__INPUT DATA__
/---
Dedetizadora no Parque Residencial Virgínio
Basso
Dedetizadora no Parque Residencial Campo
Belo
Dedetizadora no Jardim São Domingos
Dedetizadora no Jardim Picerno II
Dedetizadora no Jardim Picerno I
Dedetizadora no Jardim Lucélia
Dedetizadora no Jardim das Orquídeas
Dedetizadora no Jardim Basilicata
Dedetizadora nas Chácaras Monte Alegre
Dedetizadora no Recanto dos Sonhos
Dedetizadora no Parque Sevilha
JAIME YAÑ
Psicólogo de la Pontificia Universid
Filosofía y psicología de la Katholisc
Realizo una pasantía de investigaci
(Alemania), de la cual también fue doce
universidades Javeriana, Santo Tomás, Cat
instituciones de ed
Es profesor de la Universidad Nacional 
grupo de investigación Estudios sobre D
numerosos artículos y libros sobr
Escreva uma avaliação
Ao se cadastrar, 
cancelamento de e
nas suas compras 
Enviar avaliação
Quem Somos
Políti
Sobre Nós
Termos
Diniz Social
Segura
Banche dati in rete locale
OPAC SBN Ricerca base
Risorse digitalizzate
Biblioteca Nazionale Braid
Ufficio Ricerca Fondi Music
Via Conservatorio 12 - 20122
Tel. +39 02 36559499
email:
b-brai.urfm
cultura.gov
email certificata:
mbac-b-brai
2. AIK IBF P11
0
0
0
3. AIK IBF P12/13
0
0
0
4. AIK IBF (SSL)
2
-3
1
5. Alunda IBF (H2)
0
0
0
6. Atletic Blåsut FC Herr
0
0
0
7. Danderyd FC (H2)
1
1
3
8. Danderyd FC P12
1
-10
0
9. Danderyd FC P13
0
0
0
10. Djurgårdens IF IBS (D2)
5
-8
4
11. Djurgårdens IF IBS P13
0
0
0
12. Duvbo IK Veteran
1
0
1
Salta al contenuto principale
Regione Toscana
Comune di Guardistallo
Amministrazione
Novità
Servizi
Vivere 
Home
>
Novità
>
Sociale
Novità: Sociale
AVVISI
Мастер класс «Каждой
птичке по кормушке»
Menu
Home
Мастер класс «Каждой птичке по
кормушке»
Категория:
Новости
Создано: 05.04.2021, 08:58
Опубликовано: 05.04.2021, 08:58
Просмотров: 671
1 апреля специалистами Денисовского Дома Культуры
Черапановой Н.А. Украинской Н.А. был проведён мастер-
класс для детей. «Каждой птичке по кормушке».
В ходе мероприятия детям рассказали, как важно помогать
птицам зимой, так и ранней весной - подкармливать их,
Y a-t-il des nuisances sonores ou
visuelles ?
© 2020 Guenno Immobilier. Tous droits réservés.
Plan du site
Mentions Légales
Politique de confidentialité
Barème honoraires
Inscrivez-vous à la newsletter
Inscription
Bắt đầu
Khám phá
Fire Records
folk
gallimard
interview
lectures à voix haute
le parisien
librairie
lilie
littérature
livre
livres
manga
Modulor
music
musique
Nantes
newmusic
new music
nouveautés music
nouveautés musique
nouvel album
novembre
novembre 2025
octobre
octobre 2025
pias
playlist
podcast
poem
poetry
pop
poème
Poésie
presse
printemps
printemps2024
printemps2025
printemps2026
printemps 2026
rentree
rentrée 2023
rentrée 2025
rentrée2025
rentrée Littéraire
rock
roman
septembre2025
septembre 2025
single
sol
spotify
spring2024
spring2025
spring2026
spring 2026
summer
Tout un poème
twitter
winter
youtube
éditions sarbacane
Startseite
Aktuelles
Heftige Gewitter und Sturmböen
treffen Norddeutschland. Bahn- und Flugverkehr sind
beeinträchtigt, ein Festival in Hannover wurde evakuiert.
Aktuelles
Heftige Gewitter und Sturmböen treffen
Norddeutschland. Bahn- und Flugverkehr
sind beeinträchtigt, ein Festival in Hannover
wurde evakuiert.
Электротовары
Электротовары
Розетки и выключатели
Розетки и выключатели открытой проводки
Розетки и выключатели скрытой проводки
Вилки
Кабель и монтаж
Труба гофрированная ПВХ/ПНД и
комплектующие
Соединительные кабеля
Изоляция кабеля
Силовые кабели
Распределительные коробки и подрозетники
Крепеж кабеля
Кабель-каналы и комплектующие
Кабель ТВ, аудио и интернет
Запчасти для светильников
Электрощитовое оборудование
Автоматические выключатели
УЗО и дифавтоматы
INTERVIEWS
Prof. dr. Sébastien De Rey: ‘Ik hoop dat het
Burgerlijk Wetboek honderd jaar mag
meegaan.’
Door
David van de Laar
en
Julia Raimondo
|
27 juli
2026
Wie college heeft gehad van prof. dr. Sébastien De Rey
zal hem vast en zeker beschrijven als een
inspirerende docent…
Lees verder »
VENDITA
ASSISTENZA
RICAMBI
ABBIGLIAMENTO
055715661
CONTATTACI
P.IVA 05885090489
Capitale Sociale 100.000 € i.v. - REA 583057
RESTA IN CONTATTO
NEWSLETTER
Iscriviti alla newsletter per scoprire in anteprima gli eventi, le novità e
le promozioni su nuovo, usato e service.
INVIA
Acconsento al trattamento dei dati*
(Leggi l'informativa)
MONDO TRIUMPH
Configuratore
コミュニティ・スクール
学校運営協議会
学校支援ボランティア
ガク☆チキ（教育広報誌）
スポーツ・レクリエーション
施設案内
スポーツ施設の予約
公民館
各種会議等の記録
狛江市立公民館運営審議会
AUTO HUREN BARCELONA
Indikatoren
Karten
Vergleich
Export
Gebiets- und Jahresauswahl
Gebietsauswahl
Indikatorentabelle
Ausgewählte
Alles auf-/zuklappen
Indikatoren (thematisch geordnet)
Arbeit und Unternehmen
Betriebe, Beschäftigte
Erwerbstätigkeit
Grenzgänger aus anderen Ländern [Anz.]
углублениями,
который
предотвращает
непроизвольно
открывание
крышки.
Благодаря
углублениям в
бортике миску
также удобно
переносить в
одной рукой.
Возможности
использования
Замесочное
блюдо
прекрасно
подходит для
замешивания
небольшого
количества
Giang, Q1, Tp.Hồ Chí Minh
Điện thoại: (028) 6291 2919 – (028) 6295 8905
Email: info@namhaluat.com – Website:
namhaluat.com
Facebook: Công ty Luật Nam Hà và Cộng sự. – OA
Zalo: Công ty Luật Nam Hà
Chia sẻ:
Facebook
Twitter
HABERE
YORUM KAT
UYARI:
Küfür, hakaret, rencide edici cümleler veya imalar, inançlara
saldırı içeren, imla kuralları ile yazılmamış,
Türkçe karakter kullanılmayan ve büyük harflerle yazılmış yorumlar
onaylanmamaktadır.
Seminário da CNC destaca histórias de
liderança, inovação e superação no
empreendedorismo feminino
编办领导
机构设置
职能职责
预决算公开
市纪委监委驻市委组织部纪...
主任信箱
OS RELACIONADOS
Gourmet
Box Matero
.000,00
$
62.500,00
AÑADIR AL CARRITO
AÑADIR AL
\---
__TASK PROMPT__
Retype the records above exactly, so that no line differs from its source.

__ANSWER BOX__
Dedetizadora no Parque Residencial Virgínio
Basso
Dedetizadora no Parque Residencial Campo
Belo
Dedetizadora no Jardim São Domingos
Dedetizadora no Jardim Picerno II
Dedetizadora no Jardim Picerno I
Dedetizadora no Jardim Lucélia
Dedetizadora no Jardim das Orquídeas
Dedetizadora no Jardim Basilicata
Dedetizadora nas Chácaras Monte Alegre
Dedetizadora no Recanto dos Sonhos
Dedetizadora no Parque Sevilha
JAIME YAÑ
Psicólogo de la Pontificia Universid
Filosofía y psicología de la Katholisc
Realizo una pasantía de investigaci
(Alemania), de la cual también fue doce
universidades Javeriana, Santo Tomás, Cat
instituciones de ed
Es profesor de la Universidad Nacional 
grupo de investigación Estudios sobre D
numerosos artículos y libros sobr
Escreva uma avaliação
Ao se cadastrar, 
cancelamento de e
nas suas compras 
Enviar avaliação
Quem Somos
Políti
Sobre Nós
Termos
Diniz Social
Segura
Banche dati in rete locale
OPAC SBN Ricerca base
Risorse digitalizzate
Biblioteca Nazionale Braid
Ufficio Ricerca Fondi Music
Via Conservatorio 12 - 20122
Tel. +39 02 36559499
email:
b-brai.urfm
cultura.gov
email certificata:
mbac-b-brai
2. AIK IBF P11
0
0
0
3. AIK IBF P12/13
0
0
0
4. AIK IBF (SSL)
2
-3
1
5. Alunda IBF (H2)
0
0
0
6. Atletic Blåsut FC Herr
0
0
0
7. Danderyd FC (H2)
1
1
3
8. Danderyd FC P12
1
-10
0
9. Danderyd FC P13
0
0
0
10. Djurgårdens IF IBS (D2)
5
-8
4
11. Djurgårdens IF IBS P13
0
0
0
12. Duvbo IK Veteran
1
0
1
Salta al contenuto principale
Regione Toscana
Comune di Guardistallo
Amministrazione
Novità
Servizi
Vivere 
Home
>
Novità
>
Sociale
Novità: Sociale
AVVISI
Мастер класс «Каждой
птичке по кормушке»
Menu
Home
Мастер класс «Каждой птичке по
кормушке»
Категория:
Новости
Создано: 05.04.2021, 08:58
Опубликовано: 05.04.2021, 08:58
Просмотров: 671
1 апреля специалистами Денисовского Дома Культуры
Черапановой Н.А. Украинской Н.А. был проведён мастер-
класс для детей. «Каждой птичке по кормушке».
В ходе мероприятия детям рассказали, как важно помогать
птицам зимой, так и ранней весной - подкармливать их,
Y a-t-il des nuisances sonores ou
visuelles ?
© 2020 Guenno Immobilier. Tous droits réservés.
Plan du site
Mentions Légales
Politique de confidentialité
Barème honoraires
Inscrivez-vous à la newsletter
Inscription
Bắt đầu
Khám phá
Fire Records
folk
gallimard
interview
lectures à voix haute
le parisien
librairie
lilie
littérature
livre
livres
manga
Modulor
music
musique
Nantes
newmusic
new music
nouveautés music
nouveautés musique
nouvel album
novembre
novembre 2025
octobre
octobre 2025
pias
playlist
podcast
poem
poetry
pop
poème
Poésie
presse
printemps
printemps2024
printemps2025
printemps2026
printemps 2026
rentree
rentrée 2023
rentrée 2025
rentrée2025
rentrée Littéraire
rock
roman
septembre2025
septembre 2025
single
sol
spotify
spring2024
spring2025
spring2026
spring 2026
summer
Tout un poème
twitter
winter
youtube
éditions sarbacane
Startseite
Aktuelles
Heftige Gewitter und Sturmböen
treffen Norddeutschland. Bahn- und Flugverkehr sind
beeinträchtigt, ein Festival in Hannover wurde evakuiert.
Aktuelles
Heftige Gewitter und Sturmböen treffen
Norddeutschland. Bahn- und Flugverkehr
sind beeinträchtigt, ein Festival in Hannover
wurde evakuiert.
Электротовары
Электротовары
Розетки и выключатели
Розетки и выключатели открытой проводки
Розетки и выключатели скрытой проводки
Вилки
Кабель и монтаж
Труба гофрированная ПВХ/ПНД и
комплектующие
Соединительные кабеля
Изоляция кабеля
Силовые кабели
Распределительные коробки и подрозетники
Крепеж кабеля
Кабель-каналы и комплектующие
Кабель ТВ, аудио и интернет
Запчасти для светильников
Электрощитовое оборудование
Автоматические выключатели
УЗО и дифавтоматы
INTERVIEWS
Prof. dr. Sébastien De Rey: ‘Ik hoop dat het
Burgerlijk Wetboek honderd jaar mag
meegaan.’
Door
David van de Laar
en
Julia Raimondo
|
27 juli
2026
Wie college heeft gehad van prof. dr. Sébastien De Rey
zal hem vast en zeker beschrijven als een
inspirerende docent…
Lees verder »
VENDITA
ASSISTENZA
RICAMBI
ABBIGLIAMENTO
055715661
CONTATTACI
P.IVA 05885090489
Capitale Sociale 100.000 € i.v. - REA 583057
RESTA IN CONTATTO
NEWSLETTER
Iscriviti alla newsletter per scoprire in anteprima gli eventi, le novità e
le promozioni su nuovo, usato e service.
INVIA
Acconsento al trattamento dei dati*
(Leggi l'informativa)
MONDO TRIUMPH
Configuratore
コミュニティ・スクール
学校運営協議会
学校支援ボランティア
ガク☆チキ（教育広報誌）
スポーツ・レクリエーション
施設案内
スポーツ施設の予約
公民館
各種会議等の記録
狛江市立公民館運営審議会
AUTO HUREN BARCELONA
Indikatoren
Karten
Vergleich
Export
Gebiets- und Jahresauswahl
Gebietsauswahl
Indikatorentabelle
Ausgewählte
Alles auf-/zuklappen
Indikatoren (thematisch geordnet)
Arbeit und Unternehmen
Betriebe, Beschäftigte
Erwerbstätigkeit
Grenzgänger aus anderen Ländern [Anz.]
углублениями,
который
предотвращает
непроизвольно
открывание
крышки.
Благодаря
углублениям в
бортике миску
также удобно
переносить в
одной рукой.
Возможности
использования
Замесочное
блюдо
прекрасно
подходит для
замешивания
небольшого
количества
Giang, Q1, Tp.Hồ Chí Minh
Điện thoại: (028) 6291 2919 – (028) 6295 8905
Email: info@namhaluat.com – Website:
namhaluat.com
Facebook: Công ty Luật Nam Hà và Cộng sự. – OA
Zalo: Công ty Luật Nam Hà
Chia sẻ:
Facebook
Twitter
HABERE
YORUM KAT
UYARI:
Küfür, hakaret, rencide edici cümleler veya imalar, inançlara
saldırı içeren, imla kuralları ile yazılmamış,
Türkçe karakter kullanılmayan ve büyük harflerle yazılmış yorumlar
onaylanmamaktadır.
Seminário da CNC destaca histórias de
liderança, inovação e superação no
empreendedorismo feminino
编办领导
机构设置
职能职责
预决算公开
市纪委监委驻市委组织部纪...
主任信箱
OS RELACIONADOS
Gourmet
Box Matero
.000,00
$
62.500,00
AÑADIR AL CARRITO
AÑADIR AL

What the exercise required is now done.